Fortress' revenue in 2020

  

Not everyone is happy about the situation. LGIM - the UK’s largest asset manager and a top ten shareholder in Morrisons - has warned against private equity firms buying the supermarket for the wrong reasons, such as profiting from its property portfolio. In Morrisons’ annual report 2020, chief financial officer Michael Gleeson states that 87% of the supermarket’s sites are freehold - a substantial property holding that was last valued at around $6bn.

Seeing as Fortress has put a £6.3bn valuation on Morrisons’ entire business, LGIM is asking for more details on the value of Morrisons’ property to determine if equity firms are looking to pick up a bargain.
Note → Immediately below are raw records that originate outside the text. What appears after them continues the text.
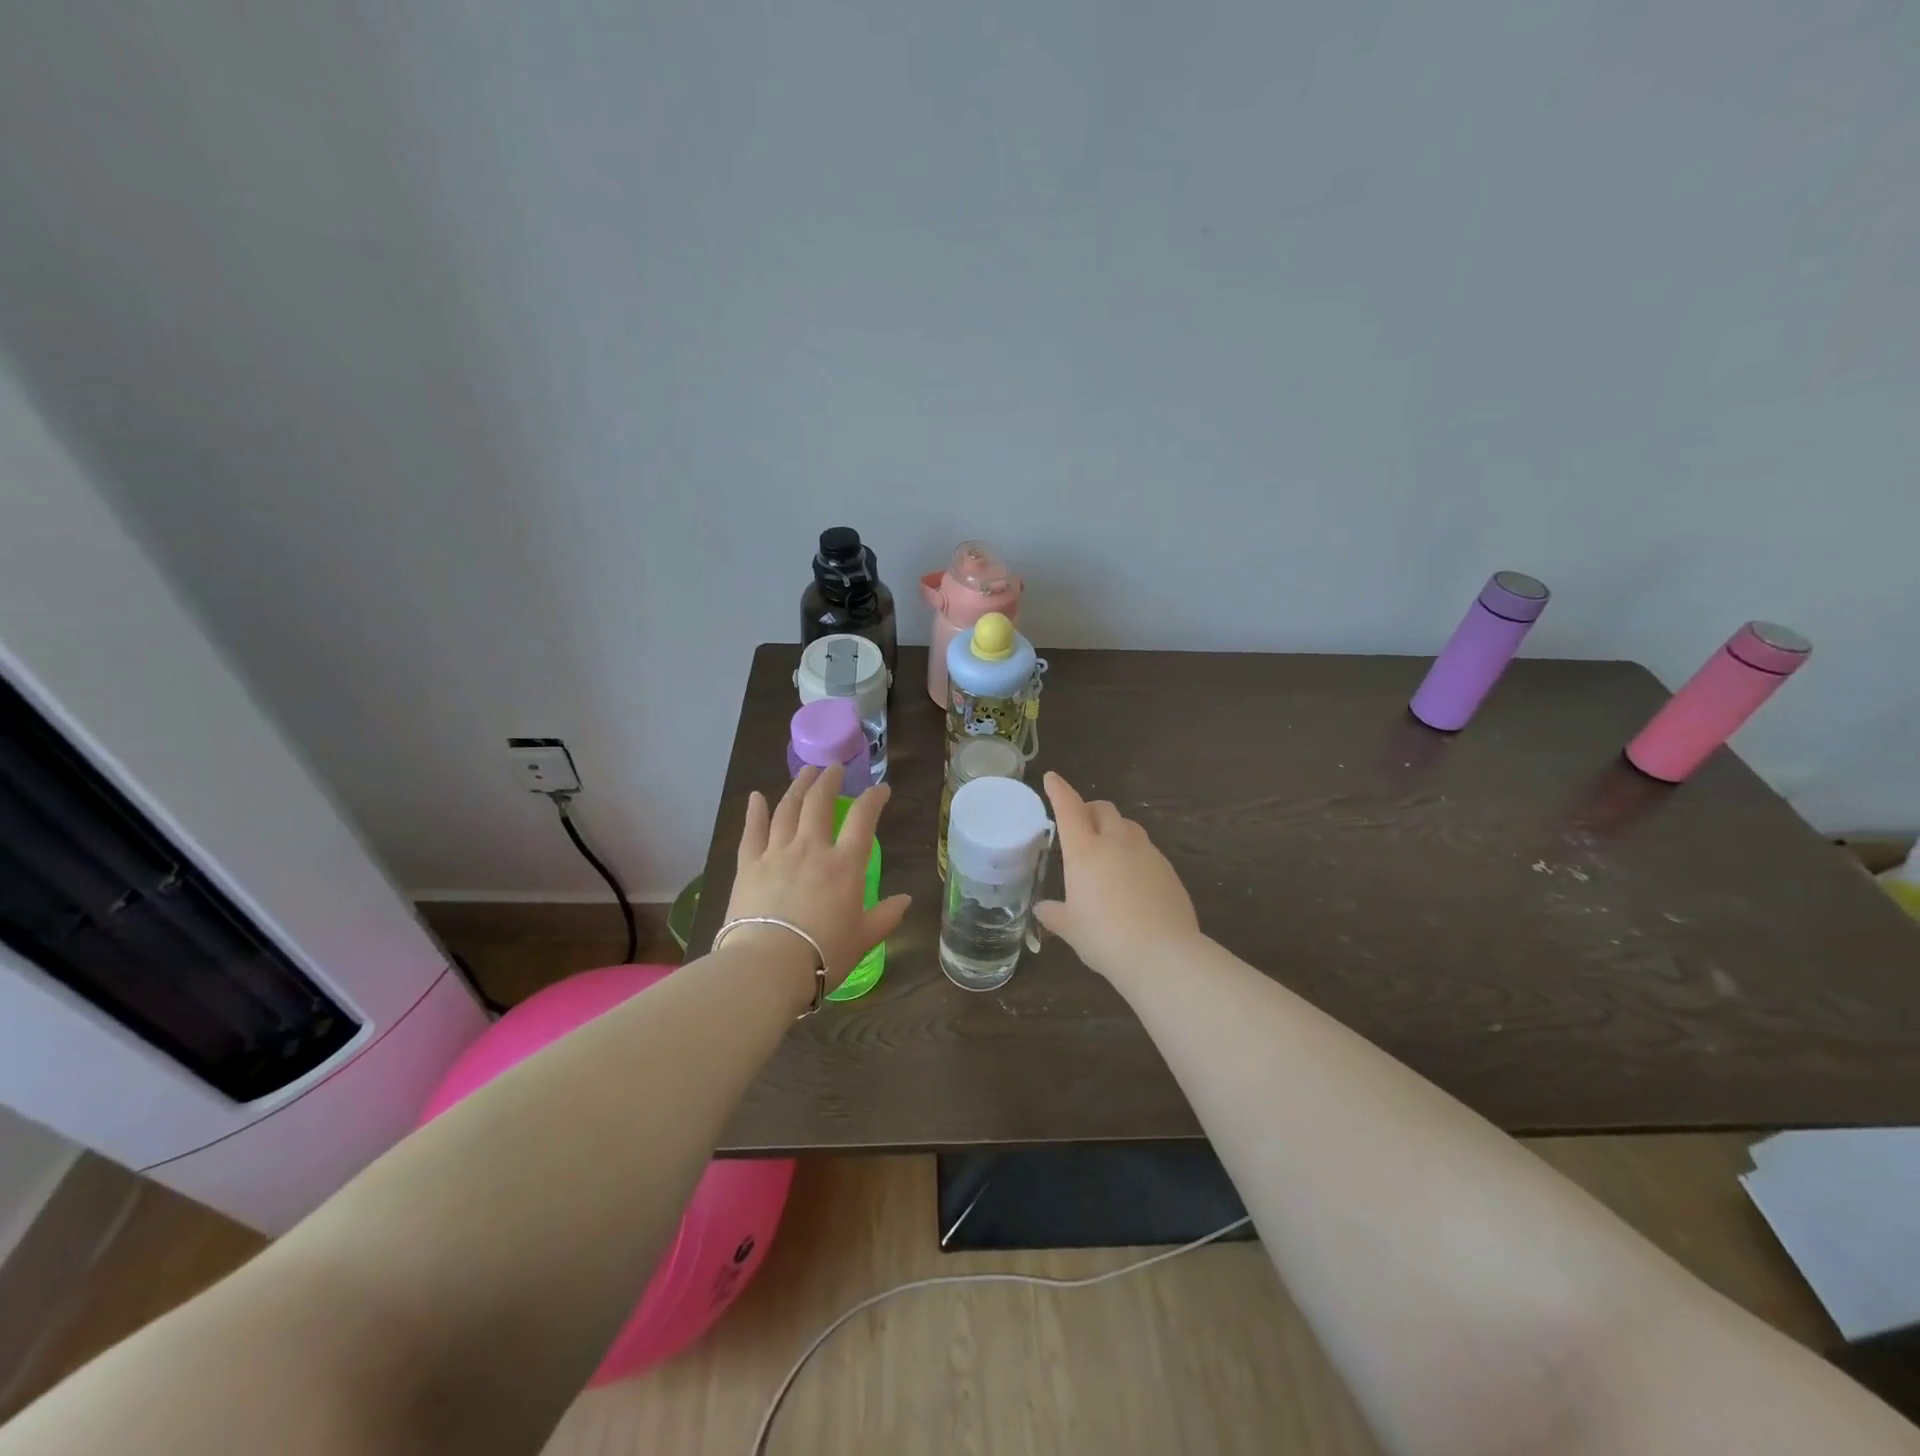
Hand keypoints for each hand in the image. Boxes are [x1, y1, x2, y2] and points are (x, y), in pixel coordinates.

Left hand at [726, 765, 910, 991]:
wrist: (768, 966)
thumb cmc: (824, 954)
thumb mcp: (864, 938)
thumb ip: (886, 916)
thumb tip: (906, 899)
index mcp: (844, 865)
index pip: (863, 819)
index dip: (873, 799)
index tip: (881, 788)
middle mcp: (811, 849)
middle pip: (819, 803)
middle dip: (828, 781)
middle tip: (834, 768)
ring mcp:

The Fortress deal has also drawn political attention with the UK business secretary Kwasi Kwarteng expected to discuss it with Morrisons’ chair Andrew Higginson. Mark Kelly at investment bank Cowen said in a note to investors that this was the ‘only risk worth any level of discussion,’ with the analyst adding that there was a ‘very low risk’ of the business secretary intervening, according to the Financial Times

“With Fortress offering 254p a share and no sale and leasebacks, others might be stacking up the numbers to come back with a higher price that will include property disposals” - Tony Shiret

 

Where next?

According to Bloomberg, Apollo might be considering making another bid for the grocer, while another big Morrisons investor, Jo Hambro Capital Management LTD, has indicated that any new proposal around 270p per share would be worth looking into.

“With Fortress offering 254p a share and no sale and leasebacks, others might be stacking up the numbers to come back with a higher price that will include property disposals,” Tony Shiret, a retail analyst at Panmure Gordon & Co., told Bloomberg.

Shiret added that as private equity firms don’t have to put down any cash before a firm offer is in place there was still ‘time for a lot of messing about’. How much messing about happens between now and when the deal is rubber-stamped is likely to drive Morrisons’ share price over the next couple of weeks.